Dal punto di vista disciplinare la normativa di riferimento è contenuta nel codice di procedura civile nel capo II, dedicato agli ausiliari del giudice (artt. 61 - 64 c. p. c.).
Quindi il consulente tecnico d'ufficio è un professionista esperto con una adeguata formazione ed esperienza in materia, che assume il ruolo di ausiliario del giudice
Il Consulente nominato dal Giudice al fine di valutare l’affidamento migliore per il figlio, nelle cause di separazione e divorzio, all’interno della propria metodologia peritale in cui incontra la coppia, il figlio, i familiari, il corpo docente della scuola frequentata dal figlio, somministra una batteria testologica, può prevedere la visita domiciliare presso le case dei genitori.

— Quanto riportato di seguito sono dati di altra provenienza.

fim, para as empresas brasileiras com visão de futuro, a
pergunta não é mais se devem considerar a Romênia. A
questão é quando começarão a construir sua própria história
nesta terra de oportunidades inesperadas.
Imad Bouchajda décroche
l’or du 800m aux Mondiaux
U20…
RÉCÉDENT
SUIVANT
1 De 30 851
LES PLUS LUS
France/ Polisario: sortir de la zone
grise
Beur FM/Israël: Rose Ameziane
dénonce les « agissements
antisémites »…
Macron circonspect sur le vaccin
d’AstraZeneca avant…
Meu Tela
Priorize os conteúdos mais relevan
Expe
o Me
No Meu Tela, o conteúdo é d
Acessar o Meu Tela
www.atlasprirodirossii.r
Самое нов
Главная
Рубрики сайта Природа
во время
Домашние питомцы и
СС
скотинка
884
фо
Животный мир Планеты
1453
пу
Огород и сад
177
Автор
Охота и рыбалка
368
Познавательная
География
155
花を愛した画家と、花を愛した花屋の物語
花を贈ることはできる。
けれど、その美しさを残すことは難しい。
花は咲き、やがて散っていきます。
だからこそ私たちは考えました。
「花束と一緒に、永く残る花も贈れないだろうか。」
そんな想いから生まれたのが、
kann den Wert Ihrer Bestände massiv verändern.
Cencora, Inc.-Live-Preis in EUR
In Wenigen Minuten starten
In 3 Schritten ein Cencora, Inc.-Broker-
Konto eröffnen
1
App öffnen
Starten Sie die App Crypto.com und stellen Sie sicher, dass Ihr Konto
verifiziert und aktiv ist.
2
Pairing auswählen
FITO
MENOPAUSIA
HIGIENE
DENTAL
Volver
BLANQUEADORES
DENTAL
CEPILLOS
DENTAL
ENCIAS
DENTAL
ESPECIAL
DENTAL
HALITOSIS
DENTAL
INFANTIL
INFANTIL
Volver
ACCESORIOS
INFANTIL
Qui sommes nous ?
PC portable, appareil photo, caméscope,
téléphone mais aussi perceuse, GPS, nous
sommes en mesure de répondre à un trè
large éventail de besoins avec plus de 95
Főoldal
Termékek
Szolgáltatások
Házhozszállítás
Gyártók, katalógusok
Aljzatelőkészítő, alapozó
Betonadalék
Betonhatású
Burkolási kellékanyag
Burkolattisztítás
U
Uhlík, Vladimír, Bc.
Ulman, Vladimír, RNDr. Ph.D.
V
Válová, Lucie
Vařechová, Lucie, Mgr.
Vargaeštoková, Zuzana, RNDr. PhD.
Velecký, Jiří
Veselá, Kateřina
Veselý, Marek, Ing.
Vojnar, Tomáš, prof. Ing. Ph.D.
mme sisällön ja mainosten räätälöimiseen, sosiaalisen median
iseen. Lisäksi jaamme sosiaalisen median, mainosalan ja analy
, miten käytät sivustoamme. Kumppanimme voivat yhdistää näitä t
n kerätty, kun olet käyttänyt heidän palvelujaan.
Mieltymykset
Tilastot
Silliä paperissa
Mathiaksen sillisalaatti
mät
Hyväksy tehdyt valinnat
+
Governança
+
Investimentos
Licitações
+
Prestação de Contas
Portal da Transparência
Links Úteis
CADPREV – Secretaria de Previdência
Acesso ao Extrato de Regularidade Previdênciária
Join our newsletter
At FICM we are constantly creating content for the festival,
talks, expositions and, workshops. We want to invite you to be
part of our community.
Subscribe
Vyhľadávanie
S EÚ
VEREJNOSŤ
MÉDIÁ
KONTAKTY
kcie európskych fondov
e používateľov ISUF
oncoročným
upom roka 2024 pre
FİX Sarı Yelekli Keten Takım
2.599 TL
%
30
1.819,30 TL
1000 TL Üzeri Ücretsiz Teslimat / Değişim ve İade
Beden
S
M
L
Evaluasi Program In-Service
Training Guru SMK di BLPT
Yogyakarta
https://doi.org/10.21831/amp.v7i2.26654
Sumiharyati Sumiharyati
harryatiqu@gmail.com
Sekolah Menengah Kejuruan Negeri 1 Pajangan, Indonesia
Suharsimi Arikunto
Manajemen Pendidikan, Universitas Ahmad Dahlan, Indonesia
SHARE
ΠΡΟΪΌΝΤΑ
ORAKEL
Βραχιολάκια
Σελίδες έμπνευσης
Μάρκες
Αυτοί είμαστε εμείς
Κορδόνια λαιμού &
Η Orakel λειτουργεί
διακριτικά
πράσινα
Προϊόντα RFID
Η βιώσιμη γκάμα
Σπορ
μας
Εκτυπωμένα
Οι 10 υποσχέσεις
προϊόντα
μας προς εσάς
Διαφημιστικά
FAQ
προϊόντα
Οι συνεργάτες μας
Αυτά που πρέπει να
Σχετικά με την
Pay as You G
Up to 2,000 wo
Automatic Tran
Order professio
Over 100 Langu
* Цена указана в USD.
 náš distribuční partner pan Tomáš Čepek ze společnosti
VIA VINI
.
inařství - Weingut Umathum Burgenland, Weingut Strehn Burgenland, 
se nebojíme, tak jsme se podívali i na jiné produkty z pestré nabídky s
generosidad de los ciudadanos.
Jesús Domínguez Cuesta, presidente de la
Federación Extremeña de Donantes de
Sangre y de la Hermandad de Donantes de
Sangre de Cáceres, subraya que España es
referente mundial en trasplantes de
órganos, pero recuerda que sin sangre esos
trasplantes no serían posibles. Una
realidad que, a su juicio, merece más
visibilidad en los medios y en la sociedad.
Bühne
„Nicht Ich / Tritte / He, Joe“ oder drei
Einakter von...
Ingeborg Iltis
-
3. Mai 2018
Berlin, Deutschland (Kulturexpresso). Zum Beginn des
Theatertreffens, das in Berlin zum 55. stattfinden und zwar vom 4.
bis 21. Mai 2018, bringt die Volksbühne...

Non tutti i C. T. U. concordano sulla necessità di svolgere un incontro domiciliare in quanto non ne vedono la necessità poiché durante gli incontri peritali hanno avuto risposte esaustive per poter rispondere ai quesiti posti dal giudice.
Di solito il consulente giunge presso le abitazioni del padre e della madre, possibilmente alla presenza del figlio e/o dei familiari conviventi, che spesso sono i nuovi compagni, ma possono essere anche i nonni, dipende dalle persone con cui vivono i genitori.
Durante la visita, che può svolgersi con i consulenti di parte (C. T. P.), laddove sono stati nominati, egli valuta gli ambienti e come si muove il figlio all’interno di essi.
Il fine di tale incontro peritale è quello di valutare se vi siano gli spazi dedicati al figlio, ovvero camere in cui il minore può dormire, giocare o studiare.
È un cambiamento di setting all’interno della consulenza; è molto importante che il C. T. U. espliciti i motivi della visita domiciliare alle parti, in particolar modo quando non vi sono i consulenti di parte.
È utile per poter approfondire degli aspetti relazionali nell’ambiente i cui vive la parte con il proprio figlio.